Technical Abstract: Studies on patients, large animal models and transgenic mouse models have shown a strong association of atrial fibrosis with atrial fibrillation (AF). However, it is unclear whether there is a causal relationship between atrial fibrosis and AF or whether these events appear as a result of independent pathological changes in the heart. We are testing the hypothesis that goats that overexpress TGF-ß1 (transforming growth factor beta1) specifically in cardiac myocytes will develop atrial fibrosis that in turn will lead to AF. Many aspects of AF-related remodeling have been studied comprehensively in goat models. However, these AF models are typically mechanically induced (eg, the rapid atrial pacing model). This unique transgenic goat model has the potential to offer insights into the role of fibrosis in AF initiation and progression without the confounding effects of mechanical AF induction. Somatic cell nuclear transfer (SCNT or cloning) was used to produce TGF-ß1 transgenic pregnancies.

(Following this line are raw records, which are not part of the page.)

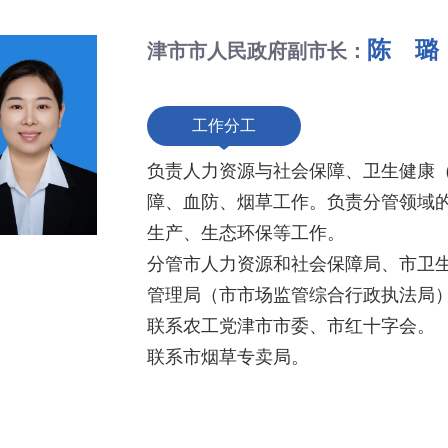
陈 璐
津市市人民政府副市长：
工作分工
负责人力资源与社会保障、卫生健康
障、血防、烟草工作。负责分管领域
生产、生态环保等工作。
分管市人力资源和社会保障局、市卫
管理局（市市场监管综合行政执法局
联系农工党津市市委、市红十字会。
联系市烟草专卖局。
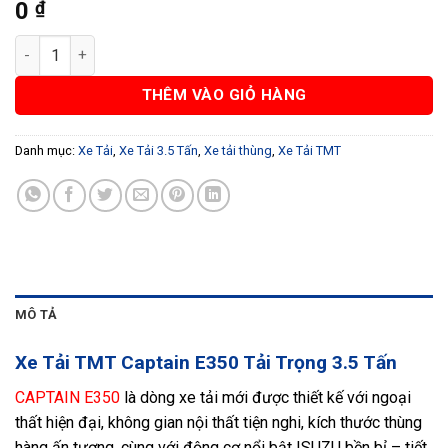
0
₫
Xe Tải TMT Captain E350 Tải Trọng 3.5 Tấn số lượng
THÊM VÀO GIỎ HÀNG
Danh mục:
Xe Tải
,
Xe Tải 3.5 Tấn
,
Xe tải thùng
,
Xe Tải TMT
MÔ TẢ
Xe Tải TMT Captain E350 Tải Trọng 3.5 Tấn
CAPTAIN E350
là dòng xe tải mới được thiết kế với ngoại
thất hiện đại, không gian nội thất tiện nghi, kích thước thùng
hàng ấn tượng, cùng với động cơ nổi bật ISUZU bền bỉ – tiết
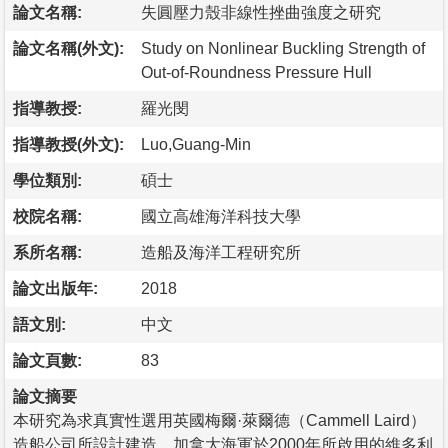
論文名稱:
失圓壓力殼非線性挫曲強度之研究
論文名稱(外文):
Study on Nonlinear Buckling Strength of
Out-of-Roundness Pressure Hull
指導教授:
羅光閔
指導教授(外文):
Luo,Guang-Min
學位類別:
碩士
校院名稱:
國立高雄海洋科技大學
系所名稱:
造船及海洋工程研究所
論文出版年:
2018
語文別:
中文
論文頁數:
83
論文摘要
本研究為求真實性選用英國梅爾·萊爾德（Cammell Laird）
造船公司所設計建造，加拿大海軍於2000年所啟用的維多利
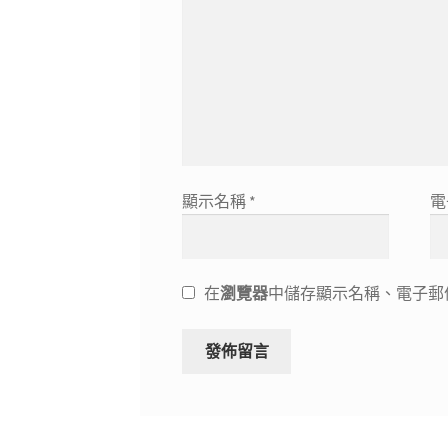
顯示名稱
*
電
在
瀏覽器
中儲存顯示名稱、電子郵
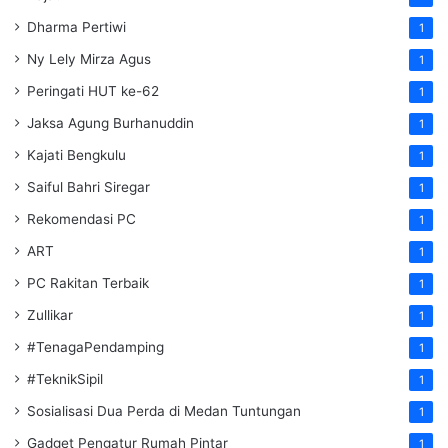
Dharma Pertiwi
1
Ny Lely Mirza Agus
1
Peringati HUT ke-62
1
Jaksa Agung Burhanuddin
1
Kajati Bengkulu
1
Saiful Bahri Siregar
1
Rekomendasi PC
1
ART
1
PC Rakitan Terbaik
1
Zullikar
1
#TenagaPendamping
1
#TeknikSipil
1
Sosialisasi Dua Perda di Medan Tuntungan
1
Gadget Pengatur Rumah Pintar
1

First, pcDNA3.1DV5-MHC-TGF-ß1cys33ser vector was constructed by subcloning the MHC-TGF-ß1 fragment from the plasmid pUC-BM20-MHC-TGF-ß1 into the pcDNA3.1D V5 vector. The NeonTM transfection system was used to electroporate primary goat fetal fibroblasts. After two weeks of G418 selection, the resulting G418 resistant colonies were screened by PCR to confirm transgene integration into goat genomic DNA. PCR positive cells were used for SCNT. Cloned embryos (n=264) were cultured for 12-60 h in vitro and then transferred into synchronized recipient females (n=15). Confirmation of pregnancy was done by ultrasonography on day 30 post-transfer. At the time of this abstract submission, 40% (6/15) of recipients were confirmed to be pregnant as determined by the presence of a heartbeat. The range for the stage of gestation is between day-60 and day-120. The first delivery date is April 28, 2012. Several reports documented no pregnancy losses after 30 days of gestation in goats. Therefore, we expect that most if not all of these pregnancies will result in delivery of live offspring. To our knowledge, this will be the first transgenic goat model generated for cardiovascular research.